=== Provided entries ===
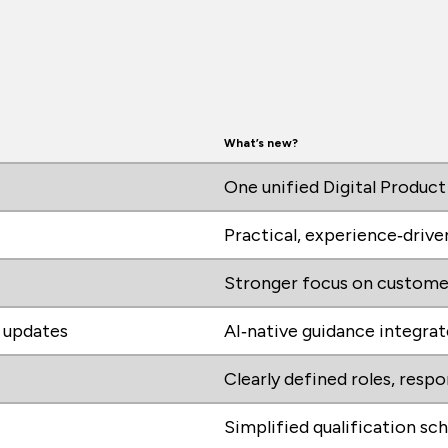
What’s new?
One unified Digital Product
Practical, experience‑drive
Stronger focus on custome
y updates
AI‑native guidance integra
Clearly defined roles, resp
Simplified qualification sc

=== Exercise ===
Aside from the pictures, copy all of the entries exactly.

=== Answer to this problem ===
What’s new?
One unified Digital Product
Practical, experience‑drive
Stronger focus on custome
y updates
AI‑native guidance integra
Clearly defined roles, resp
Simplified qualification sc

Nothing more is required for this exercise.